Beer analytics is the use and analysis of data to gain insight about breweries, production, operations and its impact. The U.S. Department of Treasury has a voluminous collection of historical data and reports about beer statisitcs as reported by breweries at the National level. In my previous analysis project, about web scraping craft brewery data in Connecticiut, I noticed the minimal amount of data that was available for beer-centric analyses and more interestingly the data that was publicly available on the data.gov was locked in PDF’s or static HTML tables. This problem presented the perfect opportunity for me to contribute a dataset package and learn more about package development.
The process for creating the R package was fairly well documented in the R Packages book by Hadley Wickham. I also looked for guidance by exaiming existing R dataset packages, like janeaustenr
by Julia Silge. The process to obtain the first dataset on beer materials was a horrible tale of copy and pasting 10 years worth of data from PDF format reports, but once that was was complete I was able to web scrape 8 additional datasets on the historical tax rates of beer, wine, and tobbaco products. (look for those new datasets on the development version 1.1.1, until I submit to CRAN in early August)
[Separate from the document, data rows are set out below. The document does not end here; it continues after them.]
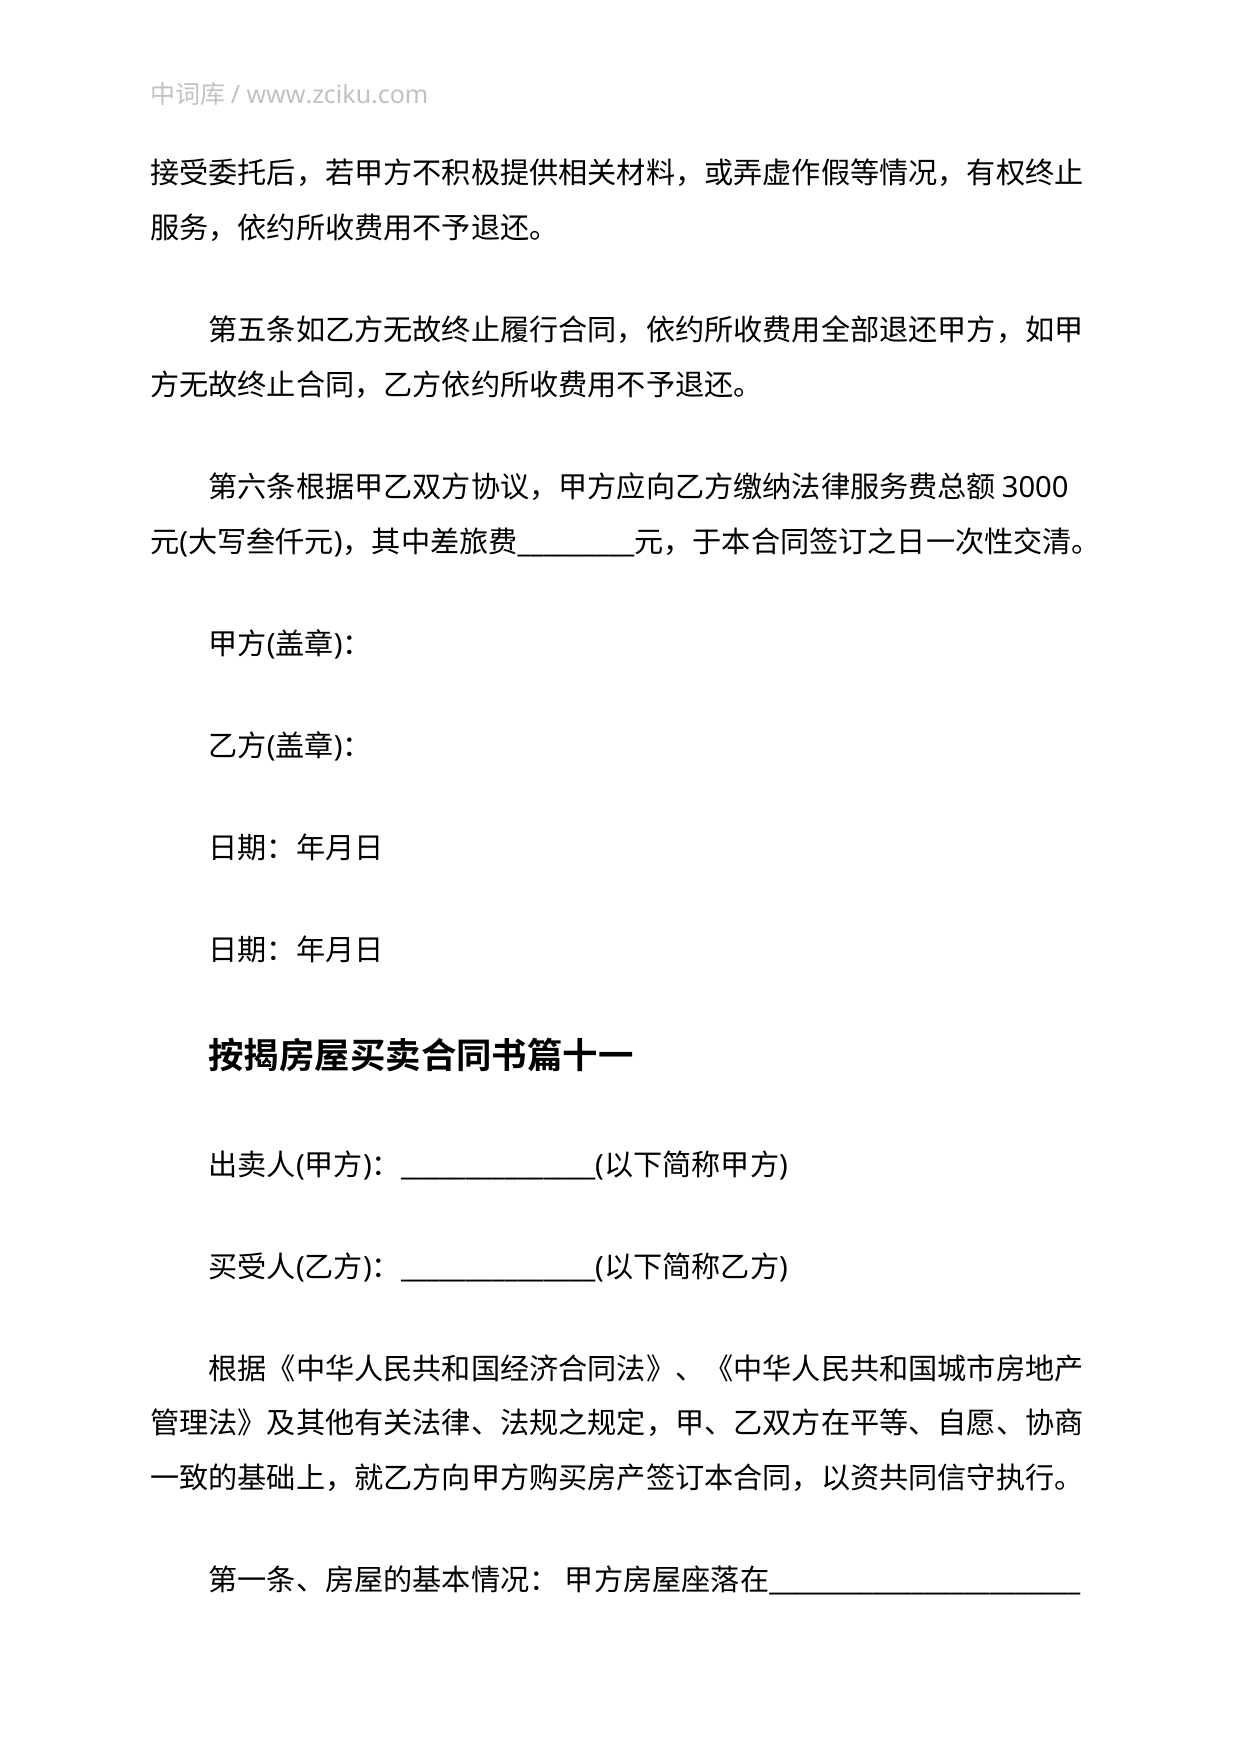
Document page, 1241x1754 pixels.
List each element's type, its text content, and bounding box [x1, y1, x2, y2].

text 日期：年月日 [150, 824, 1090, 867]
text 日期：年月日 [150, 926, 1090, 968]
text 根据《中华人民共和国经济合同法》、《中华人民共和国城市房地产管理法》及其他有关法律、法规之规定，甲、乙双方在平等、自愿、协商一致的基础上，就乙方向甲方购买房产签订本合同，以资共同信守执行。 [150, 1345, 1090, 1497]
text 第六条根据甲乙双方协议，甲方应向乙方缴纳法律服务费总额3000元(大写叁仟元)，其中差旅费_________元，于本合同签订之日一次性交清。 [150, 463, 1090, 561]
text 甲方(盖章)： [150, 620, 1090, 663]
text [150, 150, 1090, 247]
text 买受人(乙方)：_______________(以下简称乙方) [150, 1243, 1090, 1286]
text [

My first submission for review, I made a silly mistake and did not upload my package to win-builder for checking the source code on a Windows machine - I will never make that mistake again. My reviewer, Kurt, was prompt and courteous in informing me that an error arose from a faulty site certificate in a supplied url in my documentation from https://www.ttb.gov/beer/beer-stats.shtml. After I fixed this error, I re-submitted and was waiting by my email with schoolchild-like wonderment until my acceptance into the nearly 8000 R package community was confirmed. I’m really honored to have taken this important step from just being a consumer of R packages, to a R package developer. The R community has been really great in their feedback via Twitter:
My first #rstats package is now on CRAN - a data set on US Beer Statistics from @usdatagov ! https://t.co/AnNKqNXYRz 😎
— Jasmine Dumas (@jasdumas) July 3, 2016
Here is my first package available on CRAN: ttbbeer
, which I will continue to update with new “liberated” datasets and use this as an opportunity to increase education and advocate for analysis-ready datasets on open government data portals. Here is the wiki to follow along on the journey to more Open Beer Data. Cheers
To install the package type the following:
install.packages("ttbbeer")
library("ttbbeer")
Or you can install the development version from Github:
library(devtools)
install_github("jasdumas/ttbbeer")
library(ttbbeer)